(EXERCISE PROMPT): Copy every line of the entries that includes the word "GROUP".

(SOURCE DATA):
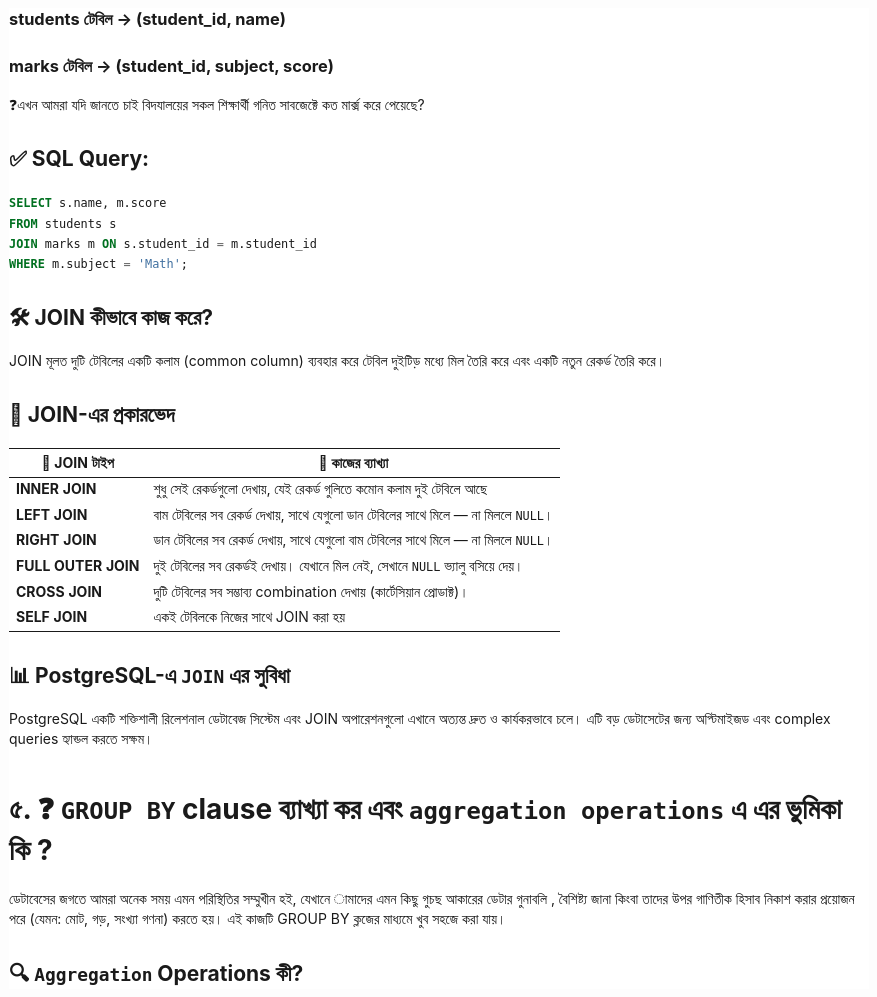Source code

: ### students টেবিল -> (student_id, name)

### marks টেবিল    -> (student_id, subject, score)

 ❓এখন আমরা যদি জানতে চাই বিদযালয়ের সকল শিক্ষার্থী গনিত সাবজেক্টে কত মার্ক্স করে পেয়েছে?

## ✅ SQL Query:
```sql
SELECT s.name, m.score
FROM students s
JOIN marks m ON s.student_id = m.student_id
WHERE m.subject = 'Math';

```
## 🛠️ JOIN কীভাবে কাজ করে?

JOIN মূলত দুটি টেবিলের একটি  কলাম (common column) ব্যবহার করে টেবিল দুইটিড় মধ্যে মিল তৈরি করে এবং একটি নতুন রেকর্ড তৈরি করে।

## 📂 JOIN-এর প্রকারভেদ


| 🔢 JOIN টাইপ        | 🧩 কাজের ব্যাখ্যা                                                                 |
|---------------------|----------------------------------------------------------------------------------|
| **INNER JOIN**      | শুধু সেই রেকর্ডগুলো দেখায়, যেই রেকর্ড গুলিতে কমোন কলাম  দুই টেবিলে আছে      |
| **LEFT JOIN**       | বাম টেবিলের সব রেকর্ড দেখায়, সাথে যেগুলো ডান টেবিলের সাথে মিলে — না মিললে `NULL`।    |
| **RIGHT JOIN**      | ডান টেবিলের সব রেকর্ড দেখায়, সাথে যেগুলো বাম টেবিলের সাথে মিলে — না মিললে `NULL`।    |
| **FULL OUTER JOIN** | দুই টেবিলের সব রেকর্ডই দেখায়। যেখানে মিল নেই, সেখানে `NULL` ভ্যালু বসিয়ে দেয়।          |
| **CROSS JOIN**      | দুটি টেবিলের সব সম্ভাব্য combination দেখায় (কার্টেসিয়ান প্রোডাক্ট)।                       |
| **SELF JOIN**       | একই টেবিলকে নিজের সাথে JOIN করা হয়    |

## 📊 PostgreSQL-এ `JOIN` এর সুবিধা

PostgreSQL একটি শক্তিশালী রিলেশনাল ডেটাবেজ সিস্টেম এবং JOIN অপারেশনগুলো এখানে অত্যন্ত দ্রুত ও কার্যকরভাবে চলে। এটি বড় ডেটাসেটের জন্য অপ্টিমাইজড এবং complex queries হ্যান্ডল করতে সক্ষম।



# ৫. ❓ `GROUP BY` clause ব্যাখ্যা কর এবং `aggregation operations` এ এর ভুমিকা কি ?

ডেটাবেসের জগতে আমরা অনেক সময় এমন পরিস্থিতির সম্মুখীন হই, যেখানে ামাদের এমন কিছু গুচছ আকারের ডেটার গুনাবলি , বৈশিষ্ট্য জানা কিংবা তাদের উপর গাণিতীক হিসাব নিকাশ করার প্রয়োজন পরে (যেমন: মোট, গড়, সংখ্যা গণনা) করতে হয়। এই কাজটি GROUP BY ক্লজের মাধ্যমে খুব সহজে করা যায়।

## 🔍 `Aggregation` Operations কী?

...

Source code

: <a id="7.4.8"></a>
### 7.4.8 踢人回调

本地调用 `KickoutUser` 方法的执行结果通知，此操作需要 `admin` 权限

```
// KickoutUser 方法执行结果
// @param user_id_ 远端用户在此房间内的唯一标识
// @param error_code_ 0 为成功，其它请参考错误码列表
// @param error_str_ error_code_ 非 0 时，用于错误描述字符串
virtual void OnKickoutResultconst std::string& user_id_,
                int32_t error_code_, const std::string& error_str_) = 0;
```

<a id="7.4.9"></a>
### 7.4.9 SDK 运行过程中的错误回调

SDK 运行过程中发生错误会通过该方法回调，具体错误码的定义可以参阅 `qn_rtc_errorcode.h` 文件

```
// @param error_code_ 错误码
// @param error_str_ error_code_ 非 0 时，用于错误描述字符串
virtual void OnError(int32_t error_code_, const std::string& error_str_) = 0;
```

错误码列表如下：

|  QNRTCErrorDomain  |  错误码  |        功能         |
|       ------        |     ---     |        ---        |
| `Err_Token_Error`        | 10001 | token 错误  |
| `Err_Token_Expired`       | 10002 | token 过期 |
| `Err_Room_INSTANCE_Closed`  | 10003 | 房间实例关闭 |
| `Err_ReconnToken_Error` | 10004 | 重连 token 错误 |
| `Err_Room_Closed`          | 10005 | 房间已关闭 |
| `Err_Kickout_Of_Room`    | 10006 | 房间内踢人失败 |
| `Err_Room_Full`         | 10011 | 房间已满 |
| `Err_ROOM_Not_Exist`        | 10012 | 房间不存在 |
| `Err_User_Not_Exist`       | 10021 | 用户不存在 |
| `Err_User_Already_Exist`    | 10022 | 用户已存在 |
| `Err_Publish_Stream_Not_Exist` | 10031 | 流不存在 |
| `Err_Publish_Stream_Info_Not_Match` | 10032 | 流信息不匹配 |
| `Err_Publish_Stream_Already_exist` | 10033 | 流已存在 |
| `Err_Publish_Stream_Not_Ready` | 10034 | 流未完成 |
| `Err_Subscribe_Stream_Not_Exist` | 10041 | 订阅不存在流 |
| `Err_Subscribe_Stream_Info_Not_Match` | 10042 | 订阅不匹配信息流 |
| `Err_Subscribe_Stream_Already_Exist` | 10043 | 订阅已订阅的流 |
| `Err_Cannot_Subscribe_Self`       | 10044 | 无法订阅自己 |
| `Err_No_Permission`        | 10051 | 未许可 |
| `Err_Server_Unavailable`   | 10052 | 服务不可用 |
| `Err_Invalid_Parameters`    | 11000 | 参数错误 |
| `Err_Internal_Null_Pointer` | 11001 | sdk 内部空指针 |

(RESULT OF THIS EXERCISE):
# ৫. ❓ `GROUP BY` clause ব্যাখ্যা কর এবং `aggregation operations` এ এর ভুমিকা কি ?
ডেটাবেসের জগতে আমরা অনেক সময় এমন পরিস্থিতির সম্মুখীন হই, যেখানে ামাদের এমন কিছু গুচছ আকারের ডেটার গুনাবলি , বৈশিষ্ট্য জানা কিংবা তাদের উপর গাণিতীক হিসাব নিকাশ করার প্রয়োজন পরে (যেমন: মোট, গড়, সংখ্যা গণনা) করতে হয়। এই কাজটি GROUP BY ক্লজের মাধ্যমে খুব সহজে করা যায়।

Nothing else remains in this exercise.